Never mind that the Steelers allowed Mendenhall to leave and later cut his so-called replacement, Jonathan Dwyer. That move left the Steelers with Isaac Redman’s 9 yards on eight attempts Sunday, so that really worked out. 

In the passing game, Pittsburgh’s receivers had no separation and were unable to free themselves for deep passes from Ben Roethlisberger. Behind an offensive line now missing All-Pro center Maurkice Pouncey, Big Ben was also sacked five times and completed 21-of-33 passes for 191 yards and a touchdown, but also threw two interceptions. 

Meanwhile, in Miami, Wallace’s quarterback, Ryan Tannehill, finished 24-of-38 for 272 yards and a touchdown. While Wallace only caught one pass, Tannehill himself said Wallace was covered not only by Cleveland’s best corner, Joe Haden, but was also double-and triple-teamed all game. 

That sure would’ve helped on Sunday. Wallace taking the tops off every defense the Steelers played is essentially what netted Antonio Brown his six-year, $48-million contract.

This money could’ve gone to Wallace — you know, the receiver who in his first four seasons put up numbers that are nearly identical to those of the Detroit Lions’ Calvin Johnson when it comes to catches, touchdowns, yards and yards per catch. 

Moving forward, the Steelers lost Pouncey, linebacker Larry Foote and running back LaRod Stephens-Howling to season-ending injuries. Stephens-Howling tore his ACL, and Foote suffered a ruptured bicep. 

Now, Dwyer is back in the fold after Stephens-Howling’s injury, and the Steelers need to quickly find a starting linebacker. 

Regardless of what happens on the field, though, there is no real reason to hold out any hope for this 2013 version of the Steelers. And it’s becoming readily apparent there aren’t any reasons for hope in the future, either. 

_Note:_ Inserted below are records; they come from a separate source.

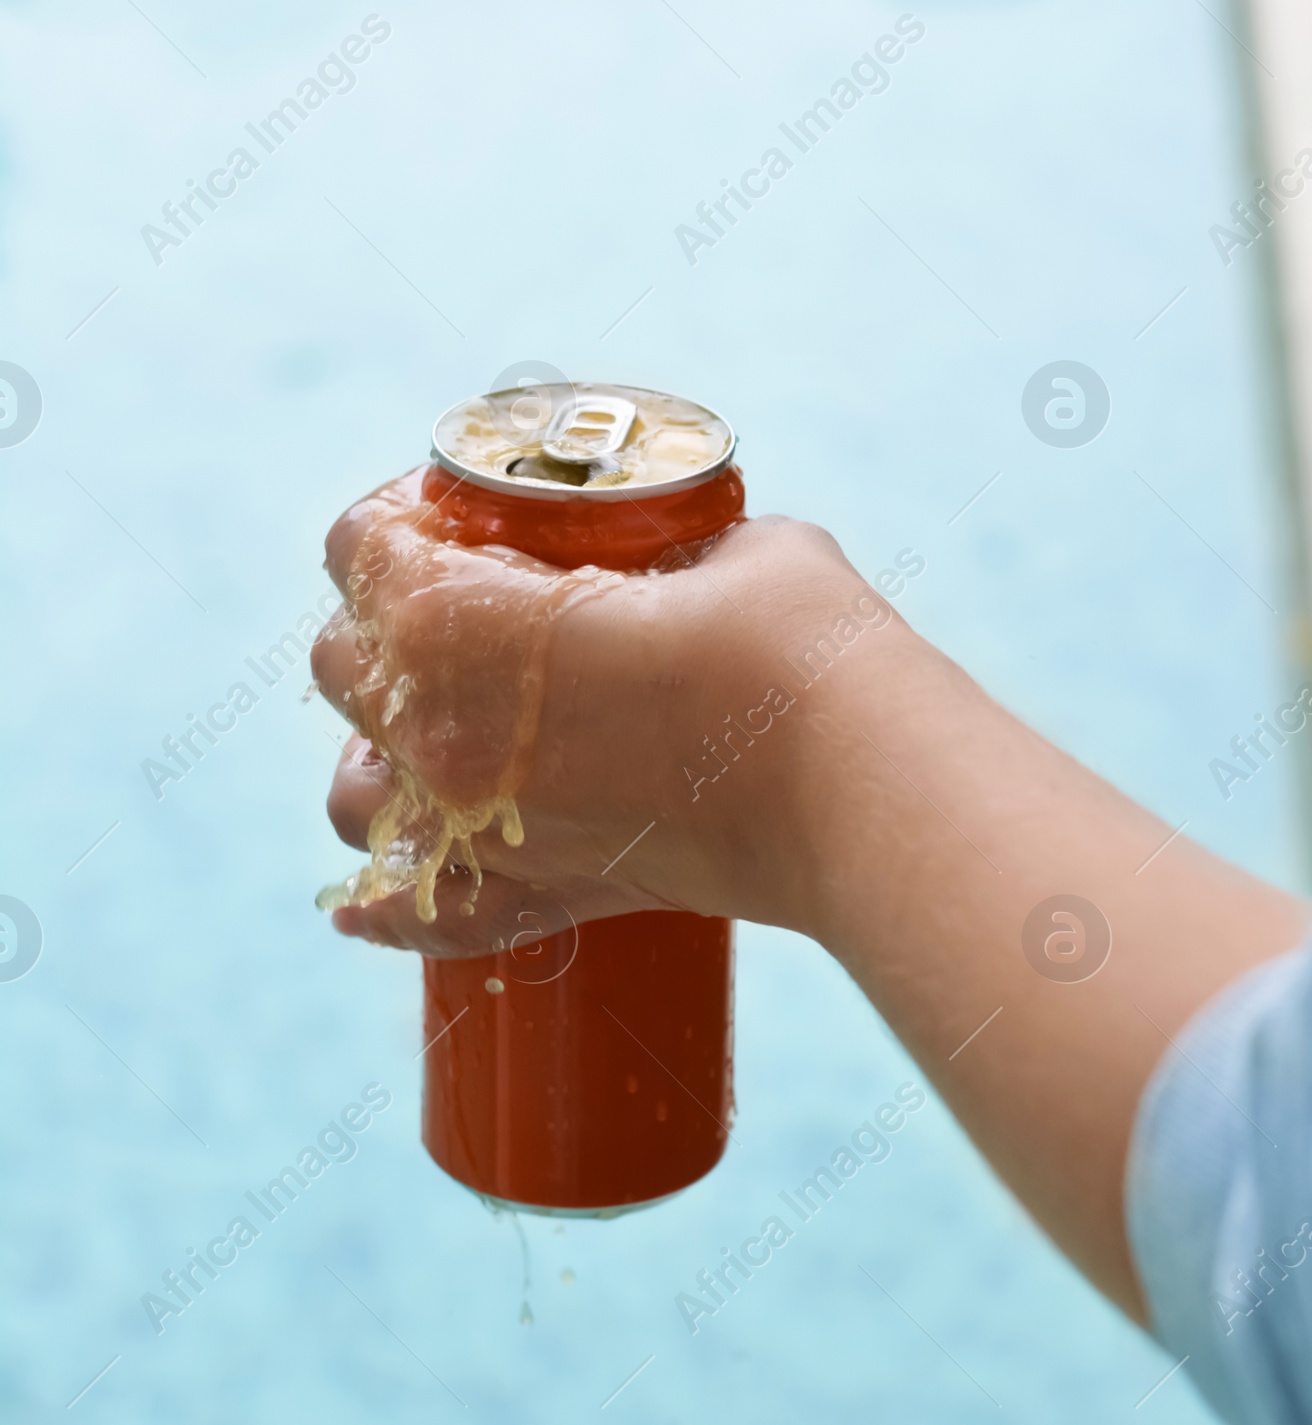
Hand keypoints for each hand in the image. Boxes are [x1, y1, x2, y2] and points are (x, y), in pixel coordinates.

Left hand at [311, 470, 891, 952]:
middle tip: (477, 601)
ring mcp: (480, 827)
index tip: (462, 509)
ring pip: (357, 797)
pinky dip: (393, 905)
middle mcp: (436, 731)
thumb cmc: (790, 646)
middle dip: (392, 623)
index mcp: (451, 621)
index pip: (357, 545)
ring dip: (382, 752)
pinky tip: (372, 898)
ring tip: (449, 723)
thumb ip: (668, 543)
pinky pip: (423, 916)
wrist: (854, 787)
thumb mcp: (724, 546)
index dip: (401, 513)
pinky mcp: (542, 896)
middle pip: (343, 663)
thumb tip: (677, 559)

Starting with the decisions to allow Mendenhall and Wallace to go, and following through with the decision to fire Bruce Arians to bring in Todd Haley, the ownership of these Steelers is now the real concern. 

Remember Arians? The guy who was the offensive coordinator in the run to a Super Bowl victory and then when the Steelers made another one in 2011?

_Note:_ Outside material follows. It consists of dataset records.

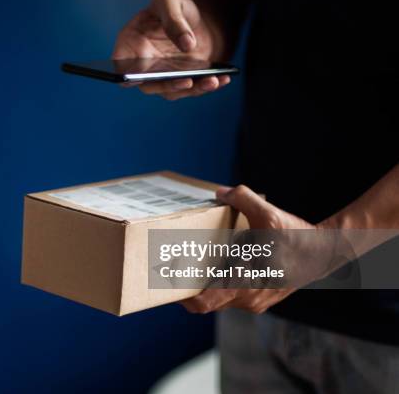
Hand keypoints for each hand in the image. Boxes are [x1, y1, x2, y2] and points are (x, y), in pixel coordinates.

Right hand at [112, 0, 230, 99]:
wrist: (199, 18)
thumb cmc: (176, 7)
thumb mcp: (169, 0)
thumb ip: (173, 18)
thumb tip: (187, 44)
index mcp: (130, 44)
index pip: (120, 64)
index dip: (126, 74)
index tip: (137, 78)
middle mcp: (143, 66)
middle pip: (148, 84)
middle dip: (167, 85)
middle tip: (185, 81)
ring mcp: (162, 77)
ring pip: (173, 91)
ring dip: (192, 89)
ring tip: (212, 80)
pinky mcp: (182, 82)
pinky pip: (192, 89)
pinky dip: (207, 85)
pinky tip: (222, 79)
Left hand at [181, 185, 315, 314]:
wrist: (325, 252)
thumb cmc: (296, 236)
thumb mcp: (268, 213)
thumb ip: (241, 198)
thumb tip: (220, 192)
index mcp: (244, 284)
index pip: (204, 303)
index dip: (182, 296)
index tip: (169, 282)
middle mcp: (247, 299)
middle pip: (207, 300)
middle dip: (192, 286)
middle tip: (178, 266)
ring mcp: (254, 302)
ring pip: (220, 298)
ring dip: (208, 284)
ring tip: (197, 262)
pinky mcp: (259, 299)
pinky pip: (233, 296)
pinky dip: (223, 283)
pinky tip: (223, 263)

Steelers fans and management ran him out of town, and what has he done since then? He won the Coach of the Year Award last season when he wasn’t even a coach and then landed himself a job as the head coach of the Cardinals. 

On to Haley, Roethlisberger completed 24 passes Sunday and finished with less than 200 yards. Something is wrong with that, and that something features the sequences when Haley calls three consecutive plays to Stephens-Howling, resulting in a three-and-out or three consecutive passes to Redman from inside the red zone. 

In the first half, Roethlisberger averaged about 9 yards per completion when he went 10-of-14 for 94 yards. That’s terrible. A good quarterback averages between 8 and 9 yards per attempt, not completion. 

But while Haley is on the sidelines and the same mentality exists in the Steelers front office, nothing will improve — not in 2013 and not in the foreseeable future.